“Underneath the arches,
We dream our Dreams away,
Underneath the arches,
On cobble stones we lay.”
Flanagan and Allen
We dream our Dreams away,
Underneath the arches,
On cobble stones we lay.”
Flanagan and Allen
Gilbert Prousch and George Passmore are Italian and British
respectively but are best known as the British artist Gilbert & George.
A relationship about which they say “It’s not a
collaboration… We are two people, but
one artist.”
They
met at London’s St Martins school of Art whilst studying sculpture in 1967. In
a world dominated by Pop, Minimal, and
Conceptual art they decided to become “living sculptures.” Performing the Flanagan and Allen 1940’s
music hall standard Underneath the Arches was their way of breaking out of the
confines of the art elite to make “art for all.”
Since then Gilbert &
George have made art across a variety of mediums which they regard as
sculptures which include Postal Sculptures,
Magazine Sculptures, Charcoal on Paper Sculptures, Drinking Sculptures, and
Video Sculptures.
Their current sculptures are digitally manipulated
photographs fitted into a predetermined grid that they call “The Pictures” and
if not featuring themselves visually are concerned with their reaction to the
world they live in.
As they told Whitewall Magazine’s
Slava Mogutin “We believe these are pictures not
by picture-makers but “living sculptures.” We are the center of our art, so
what we leave behind is all us speaking to the viewer, you see always us part
of being here. It was not a performance but a kind of sculpture, a living
sculpture, and for us this is a very good form to speak. If the young people go
to college and learn how to make pictures, they should learn how to make these
ones. They’re letters, visual letters… We always say we make a kind of
moralogue: good people, bad people, what should be changed, sexuality,
unhappiness, drunkenness, religion, politics—all included, all what’s inside
human beings, not the abstract art that doesn’t offend anybody. We believe that
people who see our exhibitions become slightly different from those who don’t
see, unavoidably. When we started out, it was all about concept art—minimalist,
no emotions, not too much color, no sex… It was totally alien to what we were
doing, we did always the opposite: too much color, too much sex, too much
drunkenness. So it is very human art, more down to earth, like human beings
are, not someone who is superior… 30 years ago when we did pictures with Christ
or sex or nakedness, the art world thought we were fucking crazy. That’s been
sorted out. Today these are the biggest issues in the world. Every newspaper talks
about gay marriage nonstop.”
With the political content of their work their marriage
in 2008 was viewed in some quarters as a symbolic act.

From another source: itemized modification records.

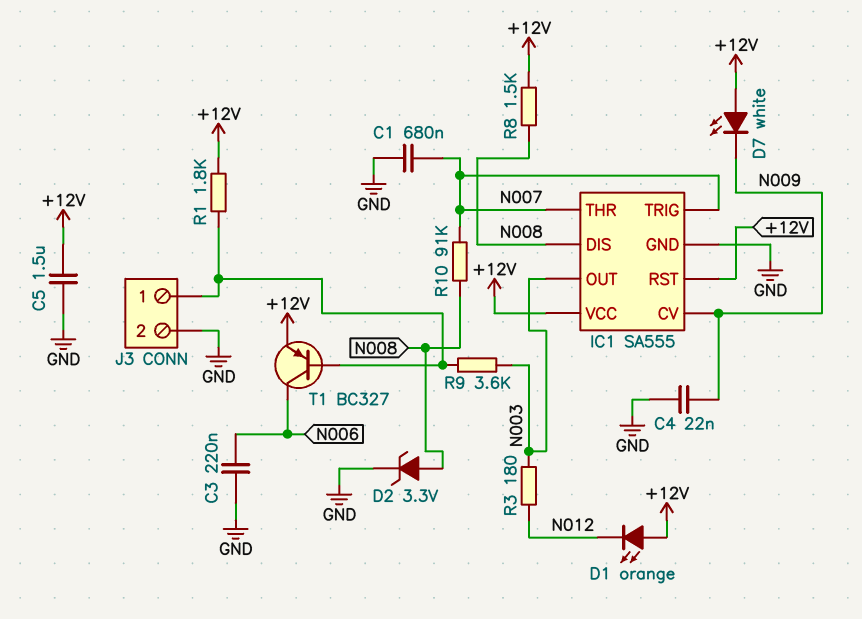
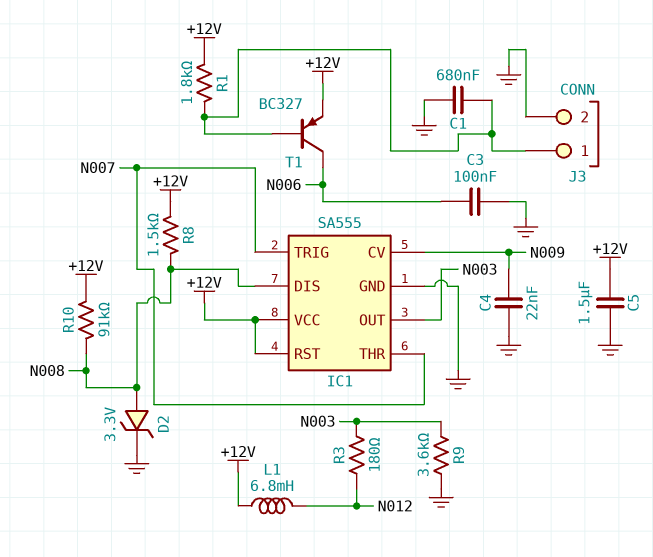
C1: 680nF (GND, N007) -> 680nF (GND, J3/1)
C3: 220nF (GND, N006) -> 100nF (GND, N006)
D1: LED orange (A +12V, K N012) -> none
D7: LED white (A +12V, K N009) -> none
L1: none -> 6.8mH (+12V, N012)
R9: 3.6k (J3/1, N003) -> 3.6k (GND, N003)
R10: 91k (N007, N008) -> 91k (+12V, N008)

But, about which they said “Quite pragmatic. Practical.
We didn’t want to pretend straight marriage. If one of us fell under a bus
tomorrow, it would be a disaster because by law the estate would go to some
distant relative, we would lose control… not that anyone is dying. We have a
foundation and by law everything would go back to my family, so that’s why it
was very important. When that happened a lot of journalists from France were
very interested. A lady journalist asked, ‘What do you think about the gay
marriage?’ And I said, ‘Why, are you thinking of marrying a poof?’ There was a
very good piece in The
Independent about
that recently. The
Independent would
love to attack the bishops, but they’re limited by law. But if somebody else
attacks them, then it’s ok. So we said two or three things about gay marriage.
Maybe more gay people would like to be married in the church just as a revenge
on these bigots. But, rather, why would you want to get married in church by a
bunch of pedophiles? We have a very good quote on that from Russia. There was a
lady working at one of the commercial galleries and she asked one of the
organizers if homosexuality was legal in Russia. And he said, ‘Yes, in prison!’
Our motto is: sex is sex, we don’t want to know what it is. George always says
when you ask for the meat in a restaurant you don’t ask for a boy or girl meat!”
And as
Gilbert said in a 2012 artnet
video interview “We are campaigning artists, we are going out there like missionaries,
no, preaching morality.”
Gilbert
& Georges current exhibition The Banners is on show at London’s White
Cube Gallery until the 24th of January next year and their first
Australian retrospective exhibition will be on show at Tasmania’s Museum of Old and New Art
from the 28th of November until the 28th of March 2016.